Book Review: Tokyo Tangents by Robin S. Hasuki

Book Details:

Author: Robin S. Hasuki 
Release Date:
June 1, 2025
Series:
Genre: Literary Fiction, Surreal Fiction / Magical Realism, Contemporary Fiction, Slice-of-Life Fiction, Japanese-Inspired/East Asian Literature
Format: E-book 
Pages: 321 pages
Publisher: JCA Press
Blurb:
Tokyo Tangents is a quietly haunting, speculative fiction novel, laced with Japanese pop culture and metafictional nudges. Fans of Haruki Murakami, Makoto Shinkai, Andy Kaufman, or David Mitchell will feel right at home in this dreamlike Tokyo, where nothing is ever quite what it seems.
In the neon-lit party districts, between chiming convenience stores and countless hole-in-the-wall eateries, hidden histories lurk in every back alley. On the sweltering city streets, two strangers stumble upon a mystery that stretches far beyond their understanding of themselves and their place in the world.
A fading pianist, haunted by the weight of a crumbling career. A pharmacist, driven by the ghost of a brother long lost.
Linked by a fleeting encounter and an inexplicable connection, they begin pulling at threads that unravel long-buried secrets—about their families, their pasts, and the seemingly solid seams of the universe around them.

Review

Rating: 4 out of 5.

If Murakami were a bit more playful and less obsessed with wells, you might end up with something like Tokyo Tangents. Robin S. Hasuki has crafted a quietly surreal, oddly poignant picture of Tokyo, woven together through tales of commuters, piano players, secret doors, and mysterious women who vanish into the city’s folds.

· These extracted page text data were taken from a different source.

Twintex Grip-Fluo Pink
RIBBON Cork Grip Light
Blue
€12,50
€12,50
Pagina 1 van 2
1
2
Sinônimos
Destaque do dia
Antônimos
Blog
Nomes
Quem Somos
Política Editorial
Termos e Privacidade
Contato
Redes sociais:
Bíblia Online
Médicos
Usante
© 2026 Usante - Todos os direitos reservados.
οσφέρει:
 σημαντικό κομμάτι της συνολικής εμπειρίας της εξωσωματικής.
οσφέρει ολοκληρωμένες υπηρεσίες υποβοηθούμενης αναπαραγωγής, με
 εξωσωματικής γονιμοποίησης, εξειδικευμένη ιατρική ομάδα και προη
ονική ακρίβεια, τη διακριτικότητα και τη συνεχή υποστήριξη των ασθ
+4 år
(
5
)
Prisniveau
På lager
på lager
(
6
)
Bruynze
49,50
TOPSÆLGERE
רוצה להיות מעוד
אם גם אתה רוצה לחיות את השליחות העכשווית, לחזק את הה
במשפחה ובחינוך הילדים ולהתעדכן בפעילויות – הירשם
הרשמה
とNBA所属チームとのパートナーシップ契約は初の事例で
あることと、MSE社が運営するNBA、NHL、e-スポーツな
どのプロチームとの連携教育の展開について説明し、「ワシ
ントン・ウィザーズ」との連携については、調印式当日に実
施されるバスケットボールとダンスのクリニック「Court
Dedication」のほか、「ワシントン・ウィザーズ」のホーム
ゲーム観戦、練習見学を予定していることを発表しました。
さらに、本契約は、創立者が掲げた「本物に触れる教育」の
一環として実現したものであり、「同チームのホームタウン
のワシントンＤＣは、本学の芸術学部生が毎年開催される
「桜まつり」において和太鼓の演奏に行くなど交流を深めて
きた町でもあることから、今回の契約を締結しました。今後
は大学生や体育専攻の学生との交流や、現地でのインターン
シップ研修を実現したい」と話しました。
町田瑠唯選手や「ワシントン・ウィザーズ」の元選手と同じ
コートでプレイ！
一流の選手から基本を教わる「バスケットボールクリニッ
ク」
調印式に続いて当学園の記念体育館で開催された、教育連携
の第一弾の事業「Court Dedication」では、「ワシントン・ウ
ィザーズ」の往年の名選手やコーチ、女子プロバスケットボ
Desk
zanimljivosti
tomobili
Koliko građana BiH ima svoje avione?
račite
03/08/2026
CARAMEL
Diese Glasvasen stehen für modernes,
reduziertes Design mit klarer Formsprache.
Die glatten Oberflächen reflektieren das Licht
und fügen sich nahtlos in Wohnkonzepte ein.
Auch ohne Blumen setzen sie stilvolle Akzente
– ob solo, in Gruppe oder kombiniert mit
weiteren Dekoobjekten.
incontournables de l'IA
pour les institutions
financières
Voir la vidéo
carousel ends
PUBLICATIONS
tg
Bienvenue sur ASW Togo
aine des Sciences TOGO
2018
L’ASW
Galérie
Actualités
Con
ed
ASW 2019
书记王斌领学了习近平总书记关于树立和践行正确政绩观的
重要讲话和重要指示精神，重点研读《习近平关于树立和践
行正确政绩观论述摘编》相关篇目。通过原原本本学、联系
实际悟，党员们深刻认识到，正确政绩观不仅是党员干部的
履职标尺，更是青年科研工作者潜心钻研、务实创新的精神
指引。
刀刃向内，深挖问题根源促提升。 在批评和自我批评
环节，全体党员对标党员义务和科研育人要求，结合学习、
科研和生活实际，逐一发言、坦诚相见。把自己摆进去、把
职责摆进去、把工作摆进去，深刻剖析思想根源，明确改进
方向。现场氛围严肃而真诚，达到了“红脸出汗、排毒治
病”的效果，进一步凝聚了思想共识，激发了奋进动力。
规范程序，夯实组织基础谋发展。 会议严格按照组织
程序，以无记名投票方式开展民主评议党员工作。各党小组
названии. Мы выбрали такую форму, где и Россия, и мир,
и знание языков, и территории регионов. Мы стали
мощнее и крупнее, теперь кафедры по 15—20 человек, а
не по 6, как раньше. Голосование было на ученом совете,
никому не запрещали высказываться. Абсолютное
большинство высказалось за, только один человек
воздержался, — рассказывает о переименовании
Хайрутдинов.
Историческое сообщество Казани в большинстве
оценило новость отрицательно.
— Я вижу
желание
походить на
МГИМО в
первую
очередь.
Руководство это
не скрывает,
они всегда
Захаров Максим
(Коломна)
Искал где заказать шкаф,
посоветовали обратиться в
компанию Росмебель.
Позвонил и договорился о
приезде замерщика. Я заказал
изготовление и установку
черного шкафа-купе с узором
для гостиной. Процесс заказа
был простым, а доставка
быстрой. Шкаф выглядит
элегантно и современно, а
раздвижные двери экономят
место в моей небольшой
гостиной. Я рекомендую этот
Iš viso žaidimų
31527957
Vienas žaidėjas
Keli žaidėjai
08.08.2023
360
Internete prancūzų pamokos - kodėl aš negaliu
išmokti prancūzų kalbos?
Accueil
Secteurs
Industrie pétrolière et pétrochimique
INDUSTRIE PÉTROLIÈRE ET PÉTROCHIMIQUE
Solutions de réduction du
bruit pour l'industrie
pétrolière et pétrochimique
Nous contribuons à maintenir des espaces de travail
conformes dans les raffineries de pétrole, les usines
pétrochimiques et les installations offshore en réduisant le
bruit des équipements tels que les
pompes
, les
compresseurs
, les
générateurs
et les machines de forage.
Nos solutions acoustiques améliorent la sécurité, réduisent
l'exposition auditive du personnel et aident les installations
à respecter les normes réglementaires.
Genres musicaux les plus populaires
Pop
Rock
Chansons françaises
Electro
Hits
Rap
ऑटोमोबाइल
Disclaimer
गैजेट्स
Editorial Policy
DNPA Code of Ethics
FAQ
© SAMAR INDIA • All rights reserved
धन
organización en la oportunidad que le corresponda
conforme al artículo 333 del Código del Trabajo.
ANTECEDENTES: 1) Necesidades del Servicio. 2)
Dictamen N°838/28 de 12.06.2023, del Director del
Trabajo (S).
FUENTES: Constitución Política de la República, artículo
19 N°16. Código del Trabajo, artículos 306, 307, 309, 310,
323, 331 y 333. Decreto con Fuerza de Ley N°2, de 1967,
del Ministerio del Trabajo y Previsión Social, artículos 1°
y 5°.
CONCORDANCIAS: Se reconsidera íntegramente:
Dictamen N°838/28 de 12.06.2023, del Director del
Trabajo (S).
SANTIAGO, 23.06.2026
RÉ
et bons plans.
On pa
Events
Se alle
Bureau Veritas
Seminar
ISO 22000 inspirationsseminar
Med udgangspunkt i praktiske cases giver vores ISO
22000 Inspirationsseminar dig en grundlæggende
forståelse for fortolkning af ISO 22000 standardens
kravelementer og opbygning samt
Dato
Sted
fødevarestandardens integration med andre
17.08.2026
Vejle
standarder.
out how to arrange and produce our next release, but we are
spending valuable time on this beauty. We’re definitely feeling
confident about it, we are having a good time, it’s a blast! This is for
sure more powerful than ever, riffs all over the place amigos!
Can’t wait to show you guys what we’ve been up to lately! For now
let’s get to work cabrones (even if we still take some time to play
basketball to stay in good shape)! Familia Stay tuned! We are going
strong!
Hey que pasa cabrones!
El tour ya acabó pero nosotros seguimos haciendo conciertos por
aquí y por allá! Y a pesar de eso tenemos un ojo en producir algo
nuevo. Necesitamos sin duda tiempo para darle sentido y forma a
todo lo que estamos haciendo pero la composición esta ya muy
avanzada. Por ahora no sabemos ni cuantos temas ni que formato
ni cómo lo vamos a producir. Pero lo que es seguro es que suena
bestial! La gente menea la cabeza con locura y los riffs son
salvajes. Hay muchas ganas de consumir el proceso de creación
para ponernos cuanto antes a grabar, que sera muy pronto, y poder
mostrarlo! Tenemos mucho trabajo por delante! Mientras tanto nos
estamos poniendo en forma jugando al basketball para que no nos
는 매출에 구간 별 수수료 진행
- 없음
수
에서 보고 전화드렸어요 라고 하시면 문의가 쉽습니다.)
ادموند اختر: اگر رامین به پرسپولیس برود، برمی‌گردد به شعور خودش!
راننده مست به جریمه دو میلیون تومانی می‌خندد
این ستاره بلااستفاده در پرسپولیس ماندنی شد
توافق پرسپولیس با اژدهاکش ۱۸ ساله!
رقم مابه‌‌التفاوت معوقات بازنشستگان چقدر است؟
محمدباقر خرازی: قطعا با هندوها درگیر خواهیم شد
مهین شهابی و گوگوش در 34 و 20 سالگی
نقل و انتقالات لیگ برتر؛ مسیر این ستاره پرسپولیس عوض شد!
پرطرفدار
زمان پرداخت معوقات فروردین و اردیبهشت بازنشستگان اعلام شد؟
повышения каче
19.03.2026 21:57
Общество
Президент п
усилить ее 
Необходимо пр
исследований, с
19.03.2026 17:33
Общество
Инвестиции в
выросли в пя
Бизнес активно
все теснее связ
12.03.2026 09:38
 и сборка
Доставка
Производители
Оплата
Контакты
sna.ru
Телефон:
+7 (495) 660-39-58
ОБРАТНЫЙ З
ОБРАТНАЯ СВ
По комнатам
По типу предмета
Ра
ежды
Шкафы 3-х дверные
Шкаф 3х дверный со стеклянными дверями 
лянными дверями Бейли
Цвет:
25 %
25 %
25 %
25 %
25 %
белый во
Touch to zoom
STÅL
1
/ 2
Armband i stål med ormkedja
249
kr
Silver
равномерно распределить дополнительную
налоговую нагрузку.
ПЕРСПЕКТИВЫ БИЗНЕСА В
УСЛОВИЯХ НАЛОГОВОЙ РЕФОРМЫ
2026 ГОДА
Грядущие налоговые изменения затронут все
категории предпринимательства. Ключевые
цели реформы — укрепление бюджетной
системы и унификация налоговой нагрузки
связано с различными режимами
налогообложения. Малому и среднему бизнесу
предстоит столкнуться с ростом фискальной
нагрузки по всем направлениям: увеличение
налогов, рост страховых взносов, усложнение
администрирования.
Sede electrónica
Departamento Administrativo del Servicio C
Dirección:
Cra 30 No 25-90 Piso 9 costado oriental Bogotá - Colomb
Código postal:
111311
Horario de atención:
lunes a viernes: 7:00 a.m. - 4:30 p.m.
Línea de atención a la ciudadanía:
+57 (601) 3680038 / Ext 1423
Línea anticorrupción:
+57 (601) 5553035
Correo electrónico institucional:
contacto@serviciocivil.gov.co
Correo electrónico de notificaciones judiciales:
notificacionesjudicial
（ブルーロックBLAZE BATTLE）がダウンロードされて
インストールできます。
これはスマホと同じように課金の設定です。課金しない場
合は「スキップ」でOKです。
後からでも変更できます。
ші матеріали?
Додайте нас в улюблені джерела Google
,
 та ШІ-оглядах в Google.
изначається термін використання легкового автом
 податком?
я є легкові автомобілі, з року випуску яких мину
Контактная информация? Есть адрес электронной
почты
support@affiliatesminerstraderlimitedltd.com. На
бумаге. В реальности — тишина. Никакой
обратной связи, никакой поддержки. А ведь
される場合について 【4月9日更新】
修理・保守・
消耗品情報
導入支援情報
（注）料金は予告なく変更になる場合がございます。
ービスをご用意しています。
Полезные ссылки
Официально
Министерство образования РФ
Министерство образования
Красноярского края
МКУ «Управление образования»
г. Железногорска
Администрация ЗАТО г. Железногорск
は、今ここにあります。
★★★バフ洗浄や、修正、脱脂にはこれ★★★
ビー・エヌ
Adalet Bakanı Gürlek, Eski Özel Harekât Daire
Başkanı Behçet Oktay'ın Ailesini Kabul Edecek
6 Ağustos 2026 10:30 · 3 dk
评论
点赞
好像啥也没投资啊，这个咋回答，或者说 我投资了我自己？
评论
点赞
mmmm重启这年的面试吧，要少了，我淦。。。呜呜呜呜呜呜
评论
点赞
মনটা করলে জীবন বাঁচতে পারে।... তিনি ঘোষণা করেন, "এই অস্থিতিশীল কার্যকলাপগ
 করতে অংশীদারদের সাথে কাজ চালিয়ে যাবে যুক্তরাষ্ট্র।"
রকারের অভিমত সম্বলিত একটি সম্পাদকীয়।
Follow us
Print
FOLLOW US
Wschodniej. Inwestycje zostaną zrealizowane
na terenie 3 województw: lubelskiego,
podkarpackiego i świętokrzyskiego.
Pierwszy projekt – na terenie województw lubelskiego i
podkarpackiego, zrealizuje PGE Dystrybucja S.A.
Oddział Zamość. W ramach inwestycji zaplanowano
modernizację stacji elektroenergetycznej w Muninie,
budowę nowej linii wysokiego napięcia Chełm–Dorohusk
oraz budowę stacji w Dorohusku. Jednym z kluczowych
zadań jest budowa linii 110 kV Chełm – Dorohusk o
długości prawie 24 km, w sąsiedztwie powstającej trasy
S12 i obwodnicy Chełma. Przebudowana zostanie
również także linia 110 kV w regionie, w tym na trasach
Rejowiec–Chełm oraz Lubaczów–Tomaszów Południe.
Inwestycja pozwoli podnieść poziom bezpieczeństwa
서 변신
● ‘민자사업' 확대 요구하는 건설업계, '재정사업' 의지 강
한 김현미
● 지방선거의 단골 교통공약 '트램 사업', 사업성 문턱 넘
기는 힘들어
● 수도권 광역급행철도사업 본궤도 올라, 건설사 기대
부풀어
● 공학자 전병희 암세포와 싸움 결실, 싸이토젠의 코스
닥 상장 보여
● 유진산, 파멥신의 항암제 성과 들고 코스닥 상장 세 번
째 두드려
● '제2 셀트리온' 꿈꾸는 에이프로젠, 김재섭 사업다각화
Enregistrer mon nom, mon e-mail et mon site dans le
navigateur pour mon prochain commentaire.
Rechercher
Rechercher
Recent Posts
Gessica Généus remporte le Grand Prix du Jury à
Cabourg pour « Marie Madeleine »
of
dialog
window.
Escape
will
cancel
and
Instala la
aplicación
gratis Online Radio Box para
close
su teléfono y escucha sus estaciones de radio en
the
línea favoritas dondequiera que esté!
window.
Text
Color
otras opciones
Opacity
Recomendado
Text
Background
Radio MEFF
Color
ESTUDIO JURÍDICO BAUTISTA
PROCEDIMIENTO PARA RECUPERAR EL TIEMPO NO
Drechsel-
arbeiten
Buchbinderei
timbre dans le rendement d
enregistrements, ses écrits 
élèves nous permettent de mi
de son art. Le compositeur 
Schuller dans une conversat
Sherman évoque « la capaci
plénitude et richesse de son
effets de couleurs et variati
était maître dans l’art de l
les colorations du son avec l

This isn’t a book you read in a single sitting. Rather, it’s one you slip into, chapter by meandering chapter, much like wandering through the back alleys of Tokyo itself. Author Hasuki excels at capturing the ennui and madness of modern urban life, giving us characters whose loneliness feels tangible, yet whose eccentricities spark genuine curiosity.

What really worked for me was the understated humor and the surreal, almost dreamlike unfolding of the plot. The writing is restrained yet richly atmospheric, striking that uniquely Japanese balance between the absurd and the subtly melancholic. The intersections between characters, the piano player with his secret job and the pharmacist haunted by a family heirloom, feel like disparate threads that somehow harmonize by the end.

It’s not without its imperfections. Some parts stretch longer than necessary, and there are moments when the pacing lags, perhaps intentionally to reflect the monotony of daily life, but it risks testing the reader’s patience.

Still, Tokyo Tangents is a book for those who savour atmosphere, character introspection, and stories about the unnoticed magic tucked into the cracks of everyday existence. A charming, subtle, and strangely affecting debut.